TUNCEL: KIŞANAK’IN PROPAGANDA HAKKINI TANIMANIZ LAZIM
Bir diğer tutsak siyasetçi Sebahat Tuncel ise açlık grevinde olduğu için kısa bir konuşma gerçekleştirdiğini aktardı. Duruşma salonuna da DEM Parti Ankara Büyükşehir Belediye Eşbaşkan adayı Gültan Kışanak ile dayanışmak üzere geldiğini belirten Tuncel, “Burada DEM Parti Ankara Büyükşehir Belediye Eşbaşkan adayları Gültan Kışanak ile Öztürk Türkdoğan şahsında tüm DEM Parti belediye eşbaşkan adaylarına başarılar diliyorum. Artık DEM zamanı geldi. Gülten başkan dedi ya ‘Diyarbakır ile Ankara’nın gündemini birleştireceğiz’ diye; siz şimdi böyle bir adayın özgürlüğünü gasp etmişsiniz. Gülten Kışanak’ı derhal serbest bırakmak zorundasınız. Gülten Kışanak’ın propaganda yapma hakkını tanımanız lazım. Yok Malatya yok Kobani duruşması diyeceksiniz ama onlar hikâye. O yüzden zaman kaybetmeden Gülten Kışanakı tahliye etmeniz lazım. O da diğerleri gibi gitsin propagandasını yapsın halayını çeksin. Bu bir haktır, sizden lütufta bulunmuyoruz. Tüm ömrünü barış mücadelesine veren Gültan Kışanak, bu ülkede hala bedel ödüyor. Dolayısı ile bu özgürlüğünün gaspına son verin. Artık DEM DEMA AZADİ’ye. Sadece Kürtler değil, Türkiye halkının, emekçisinin sürece dahil olması lazım. O açıdan DEM Parti’ye verilecek bir oy, barışa verilecek oydur” dedi.

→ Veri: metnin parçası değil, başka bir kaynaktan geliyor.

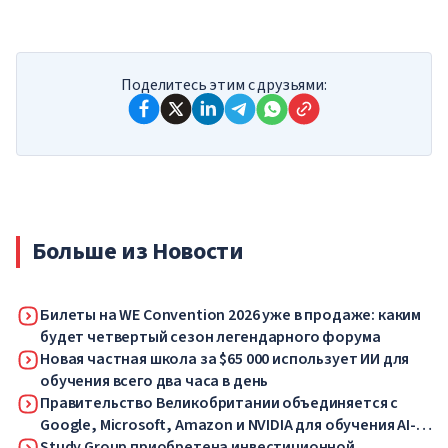
Поделитесь этим с друзьями:
Больше из Новости
Билеты на WE Convention 2026 уже в продаже: каким
будет четвертый сезон легендарного форума
Новая частная школа за $65 000 использует ИИ для
обучения всего два часа в день
Правительство Великобритании объединяется с
Google, Microsoft, Amazon и NVIDIA для обучения AI-
навыкам миллионов работников
Study Group приобретена инвестиционной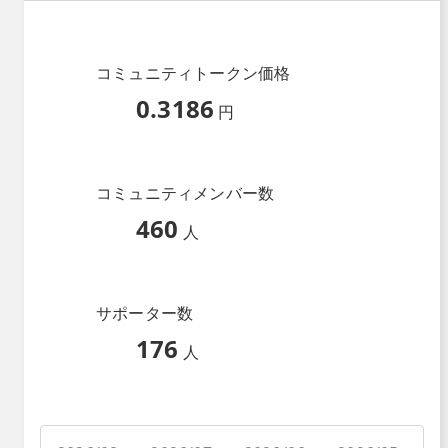
コミュニティトークン価格
0.3186
円
コミュニティメンバー数
460
人
サポーター数
176
人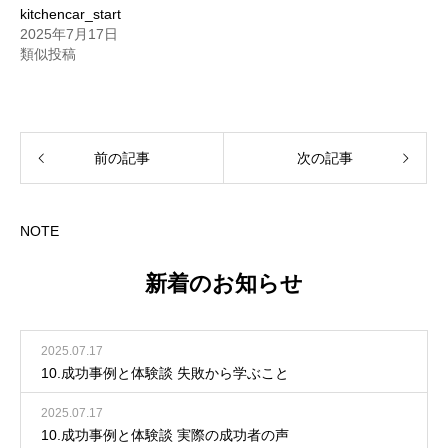
kitchencar_start
2025年7月17日
類似投稿
前の記事
次の記事
NOTE
新着のお知らせ
2025.07.17
10.成功事例と体験談 失敗から学ぶこと
2025.07.17
10.成功事例と体験談 実際の成功者の声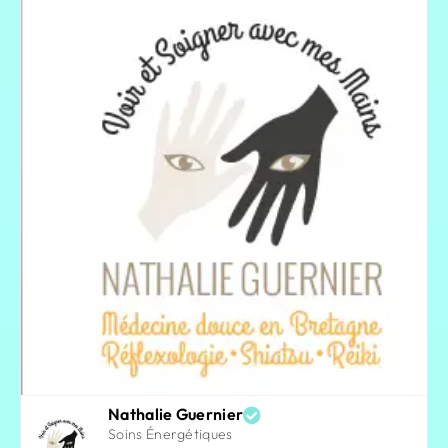
Nathalie Guernier
Soins Énergétiques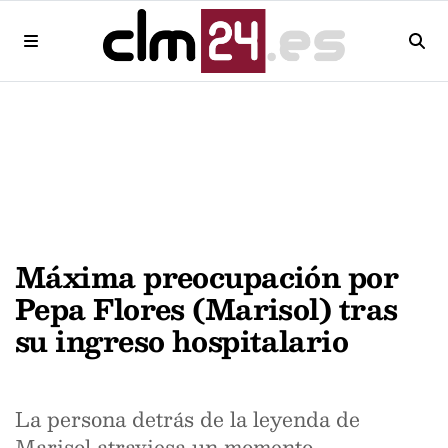
Máxima preocupación por
Pepa Flores (Marisol) tras
su ingreso hospitalario
La persona detrás de la leyenda de
Marisol atraviesa un momento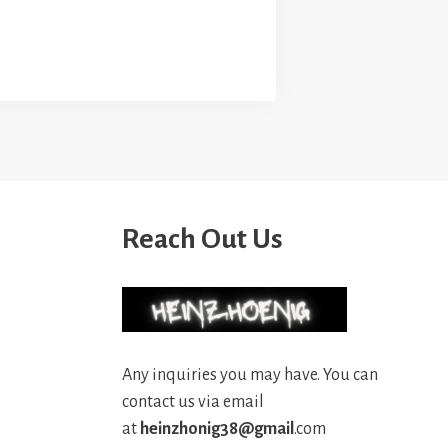
Reach Out Us
Any inquiries you may have. You can
contact us via email
at
heinzhonig38@gmail
.com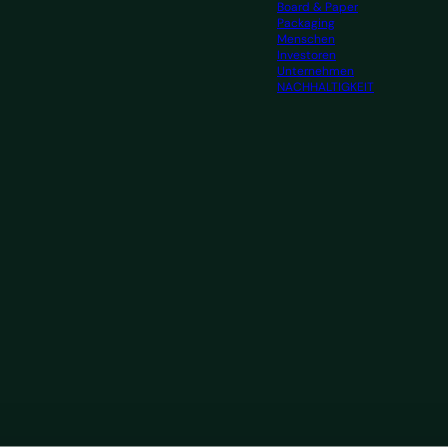
Board & Paper
Packaging
Menschen
Investoren
Unternehmen
NACHHALTIGKEIT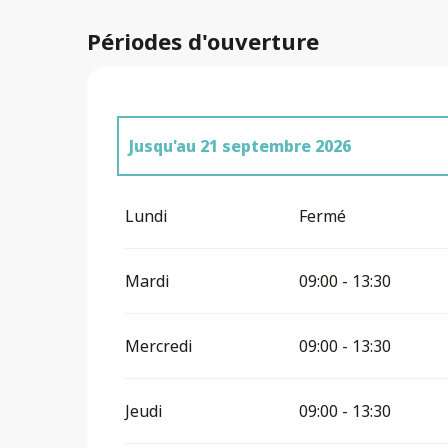
Périodes d'ouverture
Jusqu'au
21 septembre 2026
Du
7 octobre 2026
au
31 décembre 2026
Lundi
Fermé
Mardi
09:00 - 13:30
Mercredi
09:00 - 13:30
Jeudi
09:00 - 13:30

BAŞKA BİR KANUNSUZLUK: OY KULLANAMIYORUZ
Tuncel ayrıca yerel seçimlerde kendilerine oy kullandırtmamaya da tepki göstererek, “Şimdi bizler geçtiğimiz genel seçimlerde oy kullanırken, şuanda bizim yerel seçimlerde oy kullanamayacağımız söyleniyor. Konuya dair YSK’ye bir çok defa yazdık, ama bizlere oy kullanma yerimizin Diyarbakır olduğu söyleniyor. O zaman bizi Diyarbakır’a götürün, oylarımızı kullanalım. Birileri kaydı olmayanları bir yerlere yazdırarak seçmen yapıyor, polis, asker kaydırıyor ama bizim oy hakkımız engelleniyor. Bu durum da bir başka kanunsuzluk” diye konuştu.
PARMAKSIZ: TÜRKİYE SAVAŞA HAZIRLANIYOR
Tuncel’in ardından söz alan tutsak siyasetçi Bülent Parmaksız ise savunmasını dünya sistemi ve Türkiye’nin yeni dünya düzenindeki konum arayışına dair savunmasını gerçekleştirdi. Verili durumda kapitalist hegemonyanın el değiştirdiğini, güç merkezinin Çin’e doğru kaydığını söyleyen Parmaksız, hegemonyanın el değiştirme sürecinin de savaşsız olamayacağını kaydetti. Türkiye’nin ise ciddi bir dış savaşa hazırlandığını belirten Parmaksız, “Türkiye bir dış savaşa hazırlanıyor. Bu kendini çok net gösteriyor. Bakın bir yerde silahlanma çok fazla ise ve milliyetçilik çok tırmandırılıyorsa bilin ki savaşa hazırlanılıyor. Türkiye bir dış savaşa gidiyor. Her dış savaşa aynı zamanda bir iç savaştır” dedi. Parmaksız ayrıca Türkiye’nin yeni rejim değişikliğini bir dış savaş ile kalıcılaştırmak istediğini de ifade etti. Türkiyeli yetkililer de çağrı yapan Parmaksız, “Her rejim değişikliği, her anayasa değişikliği kanlıdır. Dış savaş iç savaş itibariyle kanlıdır” uyarısında bulundu.
Daha sonra Gültan Kışanak’ın avukatları da Kışanak’ın azami tutukluluk süresinin bittiğini ve müvekkilleri Kışakan’ın tahliye edilmesini talep etti.
Mahkeme heyeti, ara karar için duruşmaya ara verildi.